Journalism and Mass Communications, College of

 

Date of this Version

Spring 4-18-2013

Comments

A Thesis Presented to the Faculty of The Graduate College at the University of Nebraska In Partial Fulfillment of Requirements For the Degree of Master of Arts, Major: Journalism and Mass Communications, Under the Supervision of Professor Mary Kay Quinlan. Lincoln, Nebraska: May, 2013

Copyright (c) 2013 Rick Willis

Abstract

This study explores the relationship between media and the U.S. Senate by examining how senators and staff collect, study, and use media. Senators and staff study media to find out how they are portrayed by media. Their collection of news articles for study is an indicator of mediatization, a theory of how media shape society. Political actors study media to understand how media frame news about politics. Mediatization of politics occurs when loosely regulated media evolve from being intermediaries who deliver political news, to become active shapers of the government. The U.S. political system is influenced by the demands of media and their coverage. Political actors must adapt to the form of media they wish to use. Mediatization forces political actors to adopt media rules. To a political actor an altered message presented by media can redefine a career. Political actors cannot ignore media and they must study media.

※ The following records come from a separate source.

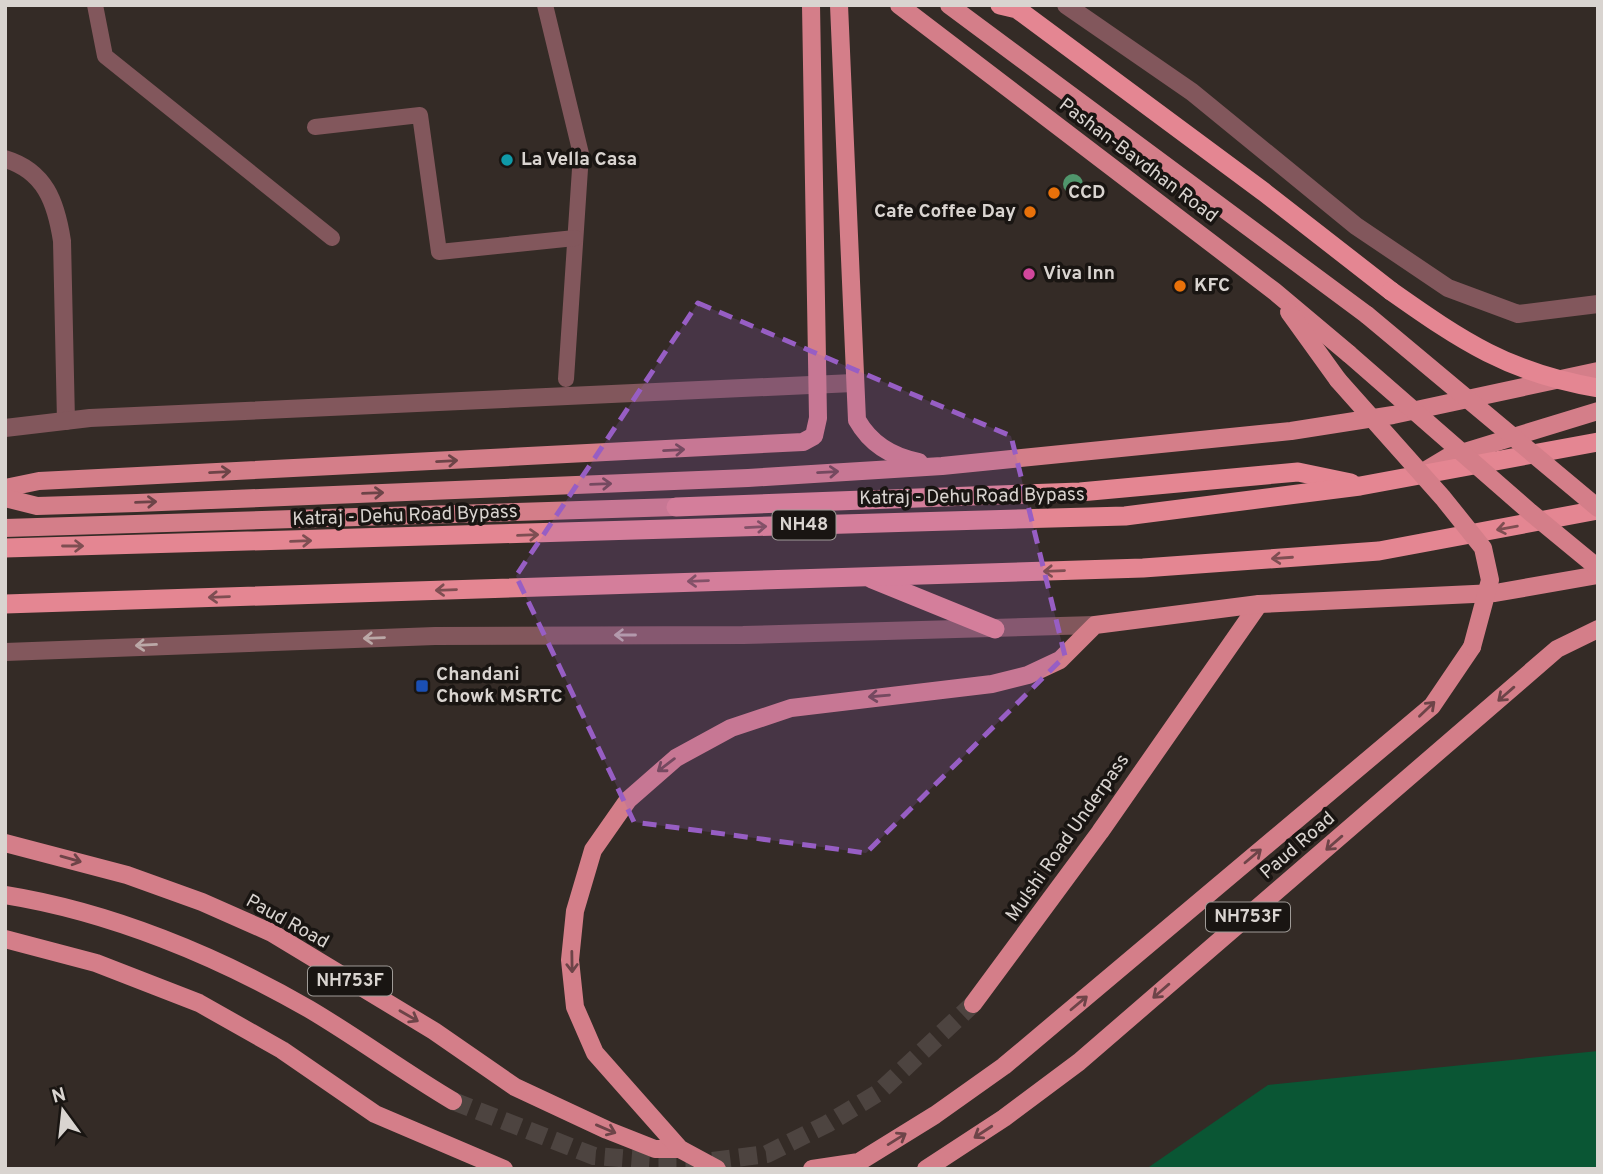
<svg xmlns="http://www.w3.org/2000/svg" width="1603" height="1174" font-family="Overpass,sans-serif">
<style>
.green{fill:#0a5634}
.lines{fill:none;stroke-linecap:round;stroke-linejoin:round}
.primary-tunnel{stroke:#4d4440;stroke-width:18;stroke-dasharray:18 9;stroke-linecap:butt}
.service{stroke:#82575c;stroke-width:16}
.minor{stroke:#82575c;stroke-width:18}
.tertiary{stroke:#82575c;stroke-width:18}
.primary{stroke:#d47e89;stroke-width:18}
.trunk{stroke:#e48692;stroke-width:19}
.primary-bridge{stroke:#d47e89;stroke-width:18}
.trunk-bridge{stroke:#e48692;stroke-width:19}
.tree{fill:#50966c}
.oneway{stroke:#6d4448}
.oneway2{stroke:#7e4e52}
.oneway3{stroke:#bba8a7}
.marked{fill:#975ec4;fill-opacity:0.2;stroke:#975ec4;stroke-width:5;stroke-dasharray:14 9;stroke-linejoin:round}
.culture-dot{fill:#0f9aa8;stroke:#191512;stroke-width:2.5}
.food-dot{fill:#e8710a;stroke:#191512;stroke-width:2.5}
.hotel-dot{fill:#d1479c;stroke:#191512;stroke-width:2.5}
.transit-dot{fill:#1a4fb4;stroke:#191512;stroke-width:2.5}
.labels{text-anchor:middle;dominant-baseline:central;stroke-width:7;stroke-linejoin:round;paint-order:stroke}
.shield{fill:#191512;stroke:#9f9b97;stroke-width:2}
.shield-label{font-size:18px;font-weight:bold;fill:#d9d4d0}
.poi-label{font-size:19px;font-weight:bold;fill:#d9d4d0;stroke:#191512;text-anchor:start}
.street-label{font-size:19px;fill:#d9d4d0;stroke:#191512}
</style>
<rect width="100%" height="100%" fill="#342b26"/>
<!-- green -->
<path class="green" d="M1598,1051V1169H1146L1268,1085Z"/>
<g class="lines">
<!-- primary-tunnel -->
<path class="primary-tunnel" d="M453,1101L594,1156L658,1161H712L767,1154L827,1124L878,1093L973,1004"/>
<!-- service -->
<g class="service">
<path d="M95,5L105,56L332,238"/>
<path d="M545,5L581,154L566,379"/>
<path d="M315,127L420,115L439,252L575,238"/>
</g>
<!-- minor -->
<g class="minor">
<path d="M1066,5L1192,92L1356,226L1448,288L1518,314L1598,304"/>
<path d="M5,159C45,171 56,202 62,241L66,421"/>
</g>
<!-- tertiary -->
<g class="tertiary">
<path d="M5,428L90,418L853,383"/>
<path d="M5,652L435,636L743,635L1095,625"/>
</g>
<!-- primary -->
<g class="primary">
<path d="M839,5L857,420C870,443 892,457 919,462"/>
<path d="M899,5L1274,291L1349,354"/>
<path d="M949,5L1367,315"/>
<path d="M1289,312L1338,380"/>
<path d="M1423,472L1448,457L1598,411"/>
<path d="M5,488L39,481L803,442L814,436L818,418L811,5"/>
<path d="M5,498L37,506L137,503L748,478L942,466L1291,431L1393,415L1598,371"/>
<path d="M5,528L676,507"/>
<path d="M5,843L127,875L202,902L272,933L434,1031L515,1087L607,1130L655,1149H680"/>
<path d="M5,895C111,912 217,956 309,1009C358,1038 404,1072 453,1101"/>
<path d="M5,939L96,963L199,1003L282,1050L375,1114L504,1169"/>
<path d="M973,1004L1100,832L1259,604"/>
<path d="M717,1169L680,1149L595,1053L575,1007L570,960L575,911L593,850L628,800L676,758L731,728L791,708L992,684L1028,675L1060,660L1095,625L1259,604L1495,593L1598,575"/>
<path d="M812,1169L859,1162L935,1115L1004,1066L1432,706L1472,647"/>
<path d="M926,1169L1004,1118L1079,1062L1557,649L1598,629"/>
</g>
<!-- trunk -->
<g class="trunk">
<path d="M1000,5L1017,9L1264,192L1391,291"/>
<path d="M676,507L1080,492L1298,472L1351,483"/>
<path d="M5,548L1125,516L1360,486L1598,442"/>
<path d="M872,579L995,629"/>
<path d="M5,604L1143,568L1379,551L1598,510"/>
</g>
<!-- primary-bridge -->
<g class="primary-bridge">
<path d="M1367,315L1598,508"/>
<path d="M1349,354L1530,512L1598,568"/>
<path d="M1338,380L1443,498L1483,548L1490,580L1472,647"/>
</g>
<!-- trunk-bridge -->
<path class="trunk-bridge" d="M1391,291C1462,341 1509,373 1598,388"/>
</g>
<!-- trees -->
<circle class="tree" cx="1073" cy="184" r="10"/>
<!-- one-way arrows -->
<defs><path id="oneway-shaft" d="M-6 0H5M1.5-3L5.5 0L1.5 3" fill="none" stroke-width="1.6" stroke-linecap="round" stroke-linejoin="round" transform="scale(1.75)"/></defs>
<g class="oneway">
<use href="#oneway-shaft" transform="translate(674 450) rotate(-3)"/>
<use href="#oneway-shaft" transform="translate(447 461) rotate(-3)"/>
<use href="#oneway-shaft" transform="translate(220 472) rotate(-3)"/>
<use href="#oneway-shaft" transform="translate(828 472) rotate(-3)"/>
<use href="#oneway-shaft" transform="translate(601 484) rotate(-2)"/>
<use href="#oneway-shaft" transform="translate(373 493) rotate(-2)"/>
<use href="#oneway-shaft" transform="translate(146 502) rotate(-2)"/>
<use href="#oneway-shaft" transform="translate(1506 694) rotate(139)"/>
<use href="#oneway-shaft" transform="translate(879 696) rotate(175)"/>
<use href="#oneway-shaft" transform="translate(1427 709) rotate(-44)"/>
<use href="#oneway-shaft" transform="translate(666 765) rotate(143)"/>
<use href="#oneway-shaft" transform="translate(1334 843) rotate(139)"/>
<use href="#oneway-shaft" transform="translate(1253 856) rotate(-40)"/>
<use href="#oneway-shaft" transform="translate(71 859) rotate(16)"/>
<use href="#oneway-shaft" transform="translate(572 962) rotate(89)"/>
<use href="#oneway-shaft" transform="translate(1161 991) rotate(139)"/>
<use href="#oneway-shaft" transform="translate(1079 1003) rotate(-40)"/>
<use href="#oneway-shaft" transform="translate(409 1016) rotate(30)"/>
<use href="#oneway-shaft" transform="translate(606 1129) rotate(23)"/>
<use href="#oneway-shaft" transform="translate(983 1132) rotate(147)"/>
<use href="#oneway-shaft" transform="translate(897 1139) rotate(-32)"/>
</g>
<g class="oneway2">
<use href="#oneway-shaft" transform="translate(756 527) rotate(-3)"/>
<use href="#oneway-shaft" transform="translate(1507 528) rotate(170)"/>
<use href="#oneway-shaft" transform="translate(528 535) rotate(-2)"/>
<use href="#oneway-shaft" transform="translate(301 541) rotate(-2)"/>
<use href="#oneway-shaft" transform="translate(73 546)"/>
<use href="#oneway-shaft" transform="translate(1282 558) rotate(176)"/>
<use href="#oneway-shaft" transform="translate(1054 571) rotate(178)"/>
<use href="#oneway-shaft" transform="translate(698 581) rotate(178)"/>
<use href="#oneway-shaft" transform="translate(446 590) rotate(178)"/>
<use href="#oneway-shaft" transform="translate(219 597) rotate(178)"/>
</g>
<g class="oneway3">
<use href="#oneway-shaft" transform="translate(625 635) rotate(180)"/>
<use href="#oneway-shaft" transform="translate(374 638) rotate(178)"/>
<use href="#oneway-shaft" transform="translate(146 645) rotate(177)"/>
</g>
<!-- marked area -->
<path class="marked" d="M698,303L1011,436L1065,656L866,853L634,822L516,576Z"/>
<!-- markers -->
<circle class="culture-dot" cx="507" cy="160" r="7"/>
<g class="food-dot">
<circle cx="1054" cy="193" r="7"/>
<circle cx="1030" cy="212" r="7"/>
<circle cx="1180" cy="286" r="7"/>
</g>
<circle class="hotel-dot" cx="1029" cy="274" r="7"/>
<rect class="transit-dot" x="415" y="679" width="14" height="14" rx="3.5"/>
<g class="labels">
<!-- shield labels -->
<g class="shield">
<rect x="772.5" y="510.5" width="63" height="29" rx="5"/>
<rect x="1206" y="902.5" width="84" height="29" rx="5"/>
<rect x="308" y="966.5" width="84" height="29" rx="5"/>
</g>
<g class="shield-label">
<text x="804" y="525">NH48</text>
<text x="1248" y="917">NH753F</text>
<text x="350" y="981">NH753F</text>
</g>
<!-- poi labels -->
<g class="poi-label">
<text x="521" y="160">La Vella Casa</text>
<text x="1068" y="193">CCD</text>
<text x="1016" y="212" text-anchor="end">Cafe Coffee Day</text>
<text x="1043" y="274">Viva Inn</text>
<text x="1194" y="286">KFC</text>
<text x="436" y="675">Chandani<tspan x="436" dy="22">Chowk MSRTC</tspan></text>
</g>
<!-- street labels -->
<g class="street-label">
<text transform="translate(1138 161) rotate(37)">Pashan-Bavdhan Road</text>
<text transform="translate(972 497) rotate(-1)">Katraj - Dehu Road Bypass</text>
<text transform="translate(405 516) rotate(-2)">Katraj - Dehu Road Bypass</text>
<text transform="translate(1068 838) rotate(-55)">Mulshi Road Underpass</text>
<text transform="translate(1298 846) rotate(-41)">Paud Road</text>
<text transform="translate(287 922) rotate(29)">Paud Road</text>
</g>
</g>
<!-- border -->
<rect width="1603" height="1174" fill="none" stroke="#d9d4d0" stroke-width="14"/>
<!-- north arrow -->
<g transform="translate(63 1111) rotate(345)" stroke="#191512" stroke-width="5" paint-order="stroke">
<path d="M0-5L12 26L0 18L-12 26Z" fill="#d9d4d0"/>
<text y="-10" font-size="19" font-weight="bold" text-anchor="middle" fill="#d9d4d0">N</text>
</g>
</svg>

For this study, U.S. senators’ staffs were surveyed to understand why they collect media. The technology of radio, television, the Internet and social media allow media to be increasingly active in the governing process. Mediatization, a theory that describes media as playing a central, active role in society, is supported by this study. Allowing that senators collect media to understand, adapt to, and even counter news coverage illustrates how much influence media have in politics, and how the process of politics has become mediatized.